The Times’ website reported on Thursday night that weapons experts say documents posted on the government site in recent weeks provide dangerous detail about Iraq’s covert nuclear research before the 1991 Gulf war.
“While strict criteria had already been established to govern posted documents, the material currently on the website, as well as the procedures used to post new documents, will be carefully reviewed before the site becomes available again,” said Negroponte’s spokesman, Chad Kolton.
Former White House chief of staff Andrew Card said today that top officials knew there were risks when they decided to post the documents.
“John Negroponte warned us that we don’t know what’s in these documents, so these are being put out at some risk, and that was a warning that he put out right when they first released the documents,” Card told NBC’s Today show.
Pressed by Republican members of Congress, Negroponte’s office last March ordered the unprecedented release of millions of pages of Iraqi documents, most of them in Arabic, collected by the US government over more than a decade.
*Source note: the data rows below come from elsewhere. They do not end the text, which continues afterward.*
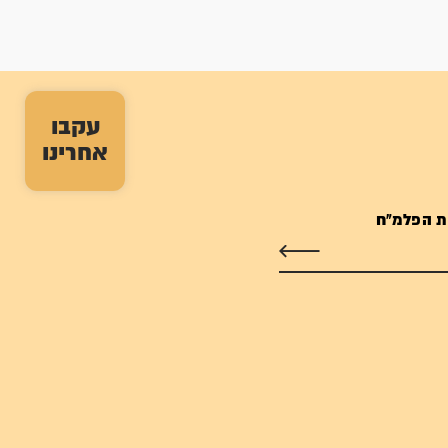
עקבו
אחרינו
ת הפלמ"ח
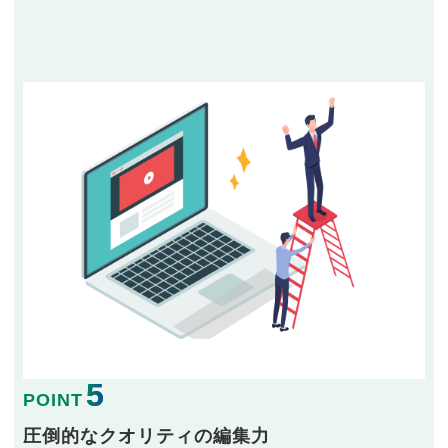
5
POINT
圧倒的なクオリティの編集力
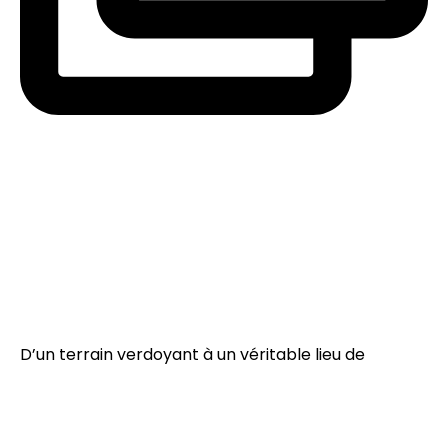
D’un terrain verdoyant à un véritable lieu de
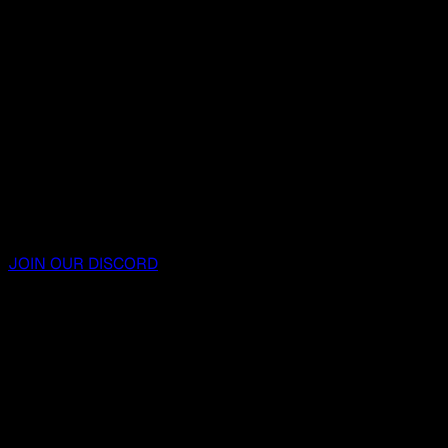
JOIN OUR DISCORD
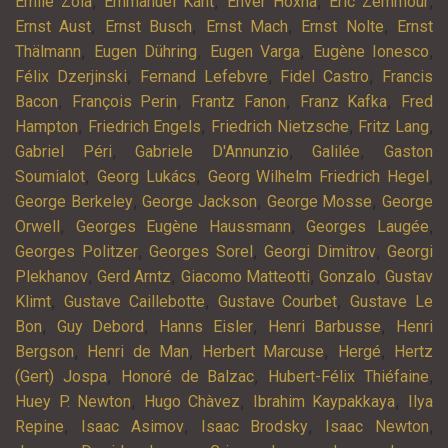
,
,
,
,
Emile Zola
Emmanuel Kant
Enver Hoxha
Eric Zemmour
,
,
,
,
Ernst Aust
Ernst Busch
Ernst Mach
Ernst Nolte
Ernst
,
,
,
,
Thälmann
Eugen Dühring
Eugen Varga
Eugène Ionesco
,
,
,
Félix Dzerjinski
Fernand Lefebvre
Fidel Castro
Francis
,
,
,
,
Bacon
François Perin
Frantz Fanon
Franz Kafka
Fred
,
,
,
,
Hampton
Friedrich Engels
Friedrich Nietzsche
Fritz Lang
,
,
,
Gabriel Péri
Gabriele D'Annunzio
Galilée
Gaston
,
,
,
Soumialot
Georg Lukács
Georg Wilhelm Friedrich Hegel
,
,
,
George Berkeley
George Jackson
George Mosse
George
,
,
,
Orwell
Georges Eugène Haussmann
Georges Laugée
,
,
,
Georges Politzer
Georges Sorel
Georgi Dimitrov
Georgi
,
,
,
,
Plekhanov
Gerd Arntz
Giacomo Matteotti
Gonzalo
Gustav
,
,
,
Klimt
Gustave Caillebotte
Gustave Courbet
Gustave Le
,
,
,
,
Bon
Guy Debord
Hanns Eisler
Henri Barbusse
Henri
,
,
,
,
Bergson
Henri de Man
Herbert Marcuse
Hergé
Hertz
,
,
,
(Gert) Jospa
Honoré de Balzac
Hubert-Félix Thiéfaine
,
,
,
Huey P. Newton
Hugo Chàvez
Ibrahim Kaypakkaya
Ilya
,
,
,
,
Repine
Isaac Asimov
Isaac Brodsky
Isaac Newton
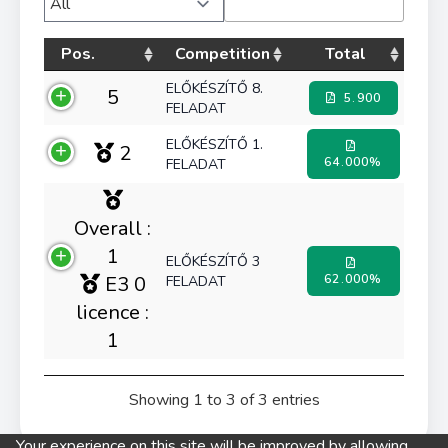
Pos.
Competition
Total
ELŐKÉSZÍTŐ 8.
5
5.900
FELADAT
ELŐKÉSZÍTŐ 1.
2
64.000%
FELADAT
Overall :
1
ELŐKÉSZÍTŐ 3
E3 0
62.000%
FELADAT
licence :
1
Showing 1 to 3 of 3 entries
Your experience on this site will be improved by allowing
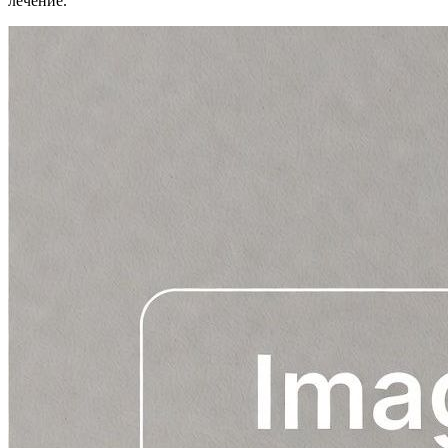
лечение.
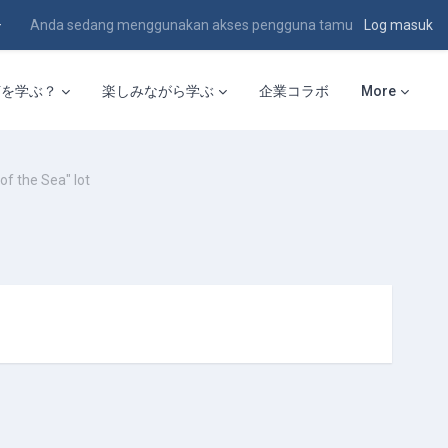
Anda sedang menggunakan akses pengguna tamu
Log masuk
何を学ぶ？
楽しみながら学ぶ
企業コラボ
More
of the Sea" lot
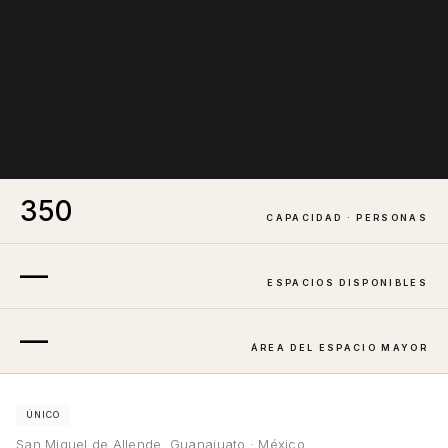
350
CAPACIDAD · PERSONAS
—
ESPACIOS DISPONIBLES
—
ÁREA DEL ESPACIO MAYOR
ÚNICO
San Miguel de Allende, Guanajuato · México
Until this week, the information had been posted gradually on public internet servers, run by the military. In announcing the postings, Negroponte’s office said the US government had made no determination regarding the authenticity of the documents, their factual accuracy or the quality of any translations, when available.
The International Atomic Energy Agency declined to comment today on the report.
A spokesman for the chief US envoy to the nuclear agency, Gregory L. Schulte, denied that he was approached by agency officials about the posted documents.
“Ambassador Schulte did not receive any protest or expression of concern from the IAEA on this issue,” spokesman Matthew Boland told The Associated Press in Vienna, Austria. “No representative of our mission was approached by a representative of the IAEA on this issue.”